Essentially, an employee is more likely to be invested in a learning and development opportunity they have selected for themselves. And an employer will feel more comfortable footing the bill if there is a clear gap that will be filled by investing in employee development.
“Managers and employees need to work together to find the courses and resources that are going to help that employee grow to their strength and into the roles the business needs,” says Dawson Whitfield, co-founder and CEO at Looka, a platform for creating logos, websites and brands. “Not all education has the same ROI, but the right education can help employees and businesses grow together.”
One of the ways learning and development can help employees grow is by building resilience, one of the keys to personal and professional success. According to How a Learning-Oriented Organizational Climate Is Linked to Different Proactive Behaviors: The Role of Employee Resilience, a study by Social Indicators Research, “A learning-oriented organizational climate will stimulate proactivity in employees via employee resilience.”
Resilient employees are more able to withstand failure, and that gives them greater capacity for innovation. And one of those innovations might propel your company toward meaningful growth.
Actively steer your team toward learning and development
A sincere commitment to employee learning and development communicates to your workers that you are invested in them, and want to give them every possible tool for success. It is important to ensure that you don’t just offer employees these opportunities, but actively encourage them to take you up on them.
“Employees learning new skills benefits everyone, and business owners know that,” says Reuben Yonatan, the founder and CEO of GetVoIP, which helps identify the best Voice over Internet Protocol phone system solutions. “But we may need to work on our compassion and understanding, and make sure to communicate better with our employees so that they feel welcome and supported in availing themselves of all opportunities for growth.”

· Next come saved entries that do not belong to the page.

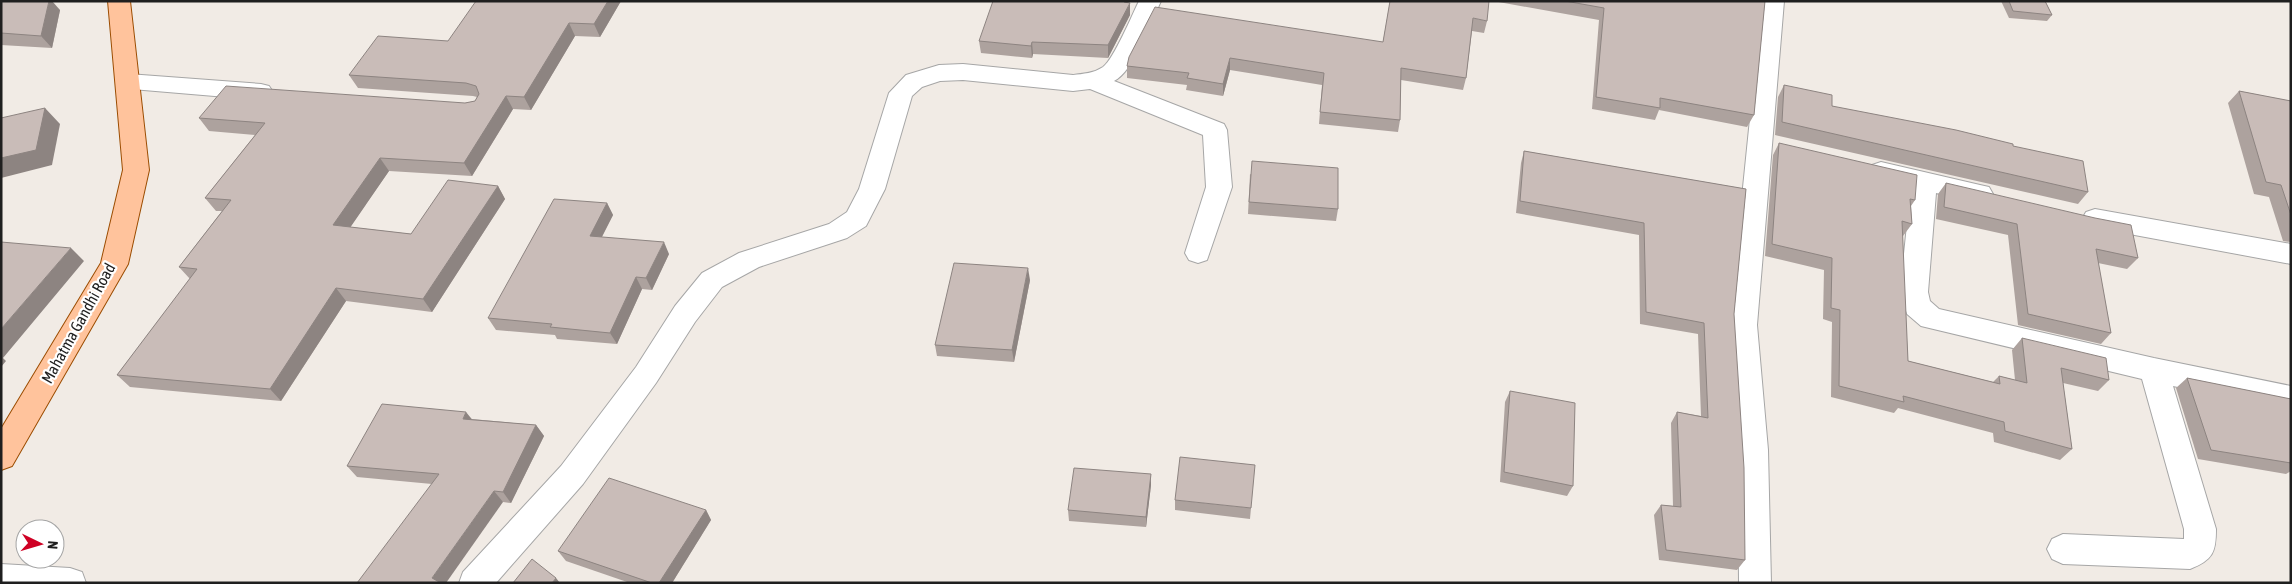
<svg xmlns="http://www.w3.org/2000/svg" width="2292" height="584" viewBox="0 0 2292 584" font-family="'Asap Condensed',sans-serif">
<style>
.lines{fill:none;stroke-linecap:round;stroke-linejoin:round}
.minor-casing{stroke:#a6a6a6;stroke-width:2}
.major-casing{stroke:#9b4c00;stroke-width:2}
.minor{fill:#fff;fill-rule:evenodd}
.major{fill:#ffc39c;fill-rule:evenodd}
.wall{fill:#ada29e}
.shaded-wall{fill:#8d8481}
.building{fill:#c9bcb8;stroke:#8d8481}
.labels{text-anchor:middle;dominant-baseline:central;stroke-width:4.5;stroke-linejoin:round;paint-order:stroke}
.street-label{font-size:16px;fill:#1f1f1f;stroke:#fff}
</style>
<rect width="100%" height="100%" fill="#f1ebe5"/>
<g class="lines">
<defs>
<g id="minor">
<path d="M1139 1H1161C1151 22 1134 71 1114 81L1224 124 1227 130 1232 187 1207 260 1198 263 1189 260 1185 253 1206 187 1203 135 1090 89 1073 91 963 80 940 81 922 87 912 96 885 189 866 226 847 238 759 267 722 287 695 322 656 383 583 484 496 583H459L463 572 561 466 636 367 675 306 702 273 739 253 829 224 847 212 859 189 889 93 906 75 939 65 963 64 1073 75C1083 74 1094 73 1103 67 1114 59 1132 15 1139 1Z"/>
<path d="M1762 1H1784L1757 325 1768 450 1771 583H1739L1738 450 1729 325Z"/>
<path d="M128 74 261 84 269 86 273 92 269 98 261 100 120 88 116 82 120 76Z"/>
<path d="M1881 162 1980 185 1989 187 1993 194 1989 201 1980 203 1936 193 1928 292 1930 301 1939 309 2154 358 2291 386V410L2173 386 2216 529C2216 552 2213 560 2190 569L2063 564 2052 559 2047 549 2052 539 2063 534 2184 539V529L2142 379 1921 326 1907 314 1900 292 1911 187 1872 177 1868 171 1872 165Z"/>
<path d="M2095 209 2291 244V264L2086 226 2082 219 2086 212Z"/>
<path d="M1 564 70 568 82 572 86 583H1Z"/>
</g>
<path id="major" d="M108 1H130L149 170 128 264 12 466 1 470V429L101 263 123 170Z"/>
</defs>
<use href="#minor" class="minor-casing"/>
<use href="#major" class="major-casing"/>
<use href="#minor" class="minor"/>
<use href="#major" class="major"/>
</g>
<g class="wall">
<path d="M1 1 60 10 52 48 1 45Z"/>
<path d="M621 1 600 37 575 36 531 110 513 109 472 176 389 171 350 227 411 234 498 186 505 199 432 312 346 301 281 401 130 387 117 375 190 279 179 267 222 211H216L205 198 255 135 209 131 199 118 465 103 475 101 477 97 473 96 358 88 349 75 448 41Z"/>
<path d="M1390 1 1487 21 1484 33 1472 31 1466 78 1463 90 1401 80 1400 120 1398 132 1319 124 1322 85 1230 70 1223 96 1186 90 1187 85 1127 78V66L1383 42Z"/>
<path d="M1493 1H1765L1754 115 1747 127 1659 110 1655 120 1592 109 1599 20Z"/>
<path d="M2001 1H2045L2052 15 2047 21 2009 18Z"/>
<path d="M1127 2 1130 15 1108 58 1033 54 1032 58 981 53 979 41Z"/>
<path d="M1784 85 1832 106 2088 192 2078 204 1775 135 1778 97Z"/>
<path d="M2239 91 2291 101V242L2283 241 2269 197 2254 194 2228 103Z"/>
<path d="M1779 143 1915 200 1911 206 1912 224 1903 236H1902L1908 361 1993 382 1999 376 2015 380 2012 350 2022 338 2109 380 2098 391 2063 383 2072 449 2060 460 1994 442 1993 433 1898 408 1894 413 1831 397 1832 322 1823 319 1824 270 1765 256 1773 155Z"/>
<path d="M1524 151 1746 189 1734 314 1745 560 1737 570 1659 560 1654 515 1661 505 1673 506 1671 423 1677 412 1701 416 1698 334 1640 324 1639 235 1516 213 1521 163Z"/>
<path d="M1250 174 1338 209 1336 221 1248 214Z"/>
<path d="M1946 183 2138 258 2127 269 2098 263 2111 333 2101 344 2018 325 2008 235 1936 219 1938 194Z"/>
<path d="M607 203 613 215 602 237 669 254 652 290 642 289 617 344 557 339 555 335 496 330 488 318Z"/>
<path d="M1030 280 1014 362 937 356 935 345Z"/>
<path d="M2187 378 2291 399V471L2286 474 2198 459 2176 388Z"/>
<path d="M1510 391 1573 486 1567 496 1500 482 1505 402Z"/>
<path d="M472 419 536 425 544 436 511 503 503 502 432 484 357 477 347 466Z"/>
<path d="M1151 474V485L1146 527 1069 521 1068 510Z"/>
<path d="M1175 500 1251 508 1250 519 1175 510Z"/>
<path d="M706 510 711 520 672 583H630L566 561 558 551Z"/>
</g>
<g class="shaded-wall">
<path d="M49 1H52L60 10 52 48 41 36Z"/>
<path d="M608 1H621L600 37 594 24Z"/>
<path d="M1125 1H1127L1125 13 1130 3V15L1108 58V45Z"/>
<path d="M569 23 575 36 531 110 524 97Z"/>
<path d="M1032 42 1033 54 1032 58 1031 46Z"/>
<path d="M1230 58V70L1223 96V84Z"/>
<path d="M506 96 513 109 472 176 464 163Z"/>
<path d="M45 108 60 124 52 165 1 178V158Z"/>
<path d="M380 158 389 171 343 238 333 225Z"/>
<path d="M498 186 505 199 432 312 423 299Z"/>
<path d="M607 203 613 215 596 248 590 236Z"/>
<path d="M664 242 669 254 652 290 646 278Z"/>
<path d="M71 248 84 261 3 358 6 361 1 367V329Z"/>
<path d="M1028 268 1030 280 1014 362 1012 350Z"/>
<path d="M636 277 642 289 617 344 610 333Z"/>
<path d="M336 288 346 301 281 401 270 389Z"/>
<path d="M466 412 475 423 463 419Z"/>
<path d="M536 425 544 436 511 503 503 492Z"/>
<path d="M1151 474V485L1146 527V517Z"/>
<path d="M494 491 503 502 446 583H436L432 578Z"/>
<path d="M706 510 711 520 672 583H659Z"/>
<path d="M556 578 560 583H552Z"/>
</g>
<g class="building">
<path d="M1 1H49L41 36 1 33Z"/>
<path d="M476 1H608L594 24 569 23 524 97 506 96 464 163 380 158 333 225 411 234 448 180 498 186 423 299 336 288 270 389 117 375 197 269 179 267 231 200 205 198 265 123 199 118 226 86 465 103 475 101 479 94 476 86 466 83 349 75 378 36 448 41Z"/>
<path d="M993 1H1125L1124 2 1130 3 1108 45 1032 42 1031 46 979 41Z"/>
<path d="M1390 1H1489L1487 21 1473 18 1466 78 1401 68 1400 120 1320 112 1324 73 1230 58 1223 84 1187 78 1189 73 1127 66 1129 57 1155 7 1383 42Z"/>
<path d="M1565 1H1765L1754 115 1660 98V108L1596 97 1604 8Z"/>
<path d="M2009 1H2045L2052 15 2013 11Z"/>
<path d="M1784 85 1832 95V106L1956 130 2013 144V146L2083 161 2088 192 1782 122Z"/>
<path d="M2239 91 2291 101V215L2281 185 2266 182Z"/>
<path d="M45 108 36 150 1 158V118Z"/>
<path d="M1779 143 1917 175 1915 200 1910 199 1912 224 1902 221 1908 361 2000 384 1999 376 2027 383 2022 338 2106 358 2109 380 2061 368 2072 449 2005 431 2004 422 1903 396 1904 402 1839 386 1840 310 1831 308 1832 258 1772 244Z"/>
<path d="M1524 151 1746 189 1734 314 1744 468 1745 560 1666 550 1661 505 1681 507 1677 412 1708 418 1704 323 1646 312 1644 223 1520 201Z"/>
<path d="M1252 161 1338 168V209L1249 202Z"/>
<path d="M1946 183 2095 218 2131 225 2138 258 2096 249 2111 333 2028 314 2017 224 1944 207Z"/>
<path d="M554 199 607 203 590 236 664 242 646 278 636 277 610 333 550 327 552 324 488 318Z"/>
<path d="M1 242 71 248 1 329Z"/>
<path d="M954 263 1028 268 1012 350 935 345Z"/>
<path d="M2187 378 2291 399V463L2211 450Z"/>
<path d="M1510 391 1575 403 1573 486 1504 472Z"/>
<path d="M382 404 466 412 463 419 536 425 503 492 494 491 432 578 441 583H357L439 474 347 466Z"/>
<path d="M1180 457 1255 465 1251 508 1175 500Z"/>
<path d="M1074 468 1151 474 1146 517 1068 510Z"/>
<path d="M609 478 706 510 659 583H652L558 551Z"/>
<path d="M532 559 556 578 552 583H513Z"/>
</g>
<g class="labels">
<g class="street-label">
<text transform="translate(78 323) rotate(-61)">Mahatma Gandhi Road</text>
</g>
</g>
<rect width="2292" height="584" fill="none" stroke="#1f1f1f" stroke-width="5"/>
<g transform="translate(40 544) rotate(95)"><circle r="24" fill="#ffffff" stroke="#a5a5a5"/>
<path d="M0-4L9 19L0 12L-9 19Z" fill="#cf0024"/>
<text y="-8" font-size="14" font-weight="bold" text-anchor="middle" fill="#1f1f1f">N</text>
</g>
</svg>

5 signs your company has a pro-learning and development culture
Marcia Conner, the author of The New Social Learning, recommends workplaces do an audit in order to measure their attitudes toward learning and development. According to her assessment tool, there are five characteristics of a pro-learning workplace culture:
- Customer feedback is solicited, actively examined and included in the next operational or planning cycle.
- Senior managers are willing to explore their underlying values, assumptions, beliefs and expectations.
- Senior managers participate in training programs designed for new or high-potential employees.
- Performance reviews include and pay attention to what people have learned.
- Everyone creates, keeps and propagates stories of colleagues who have improved their own processes.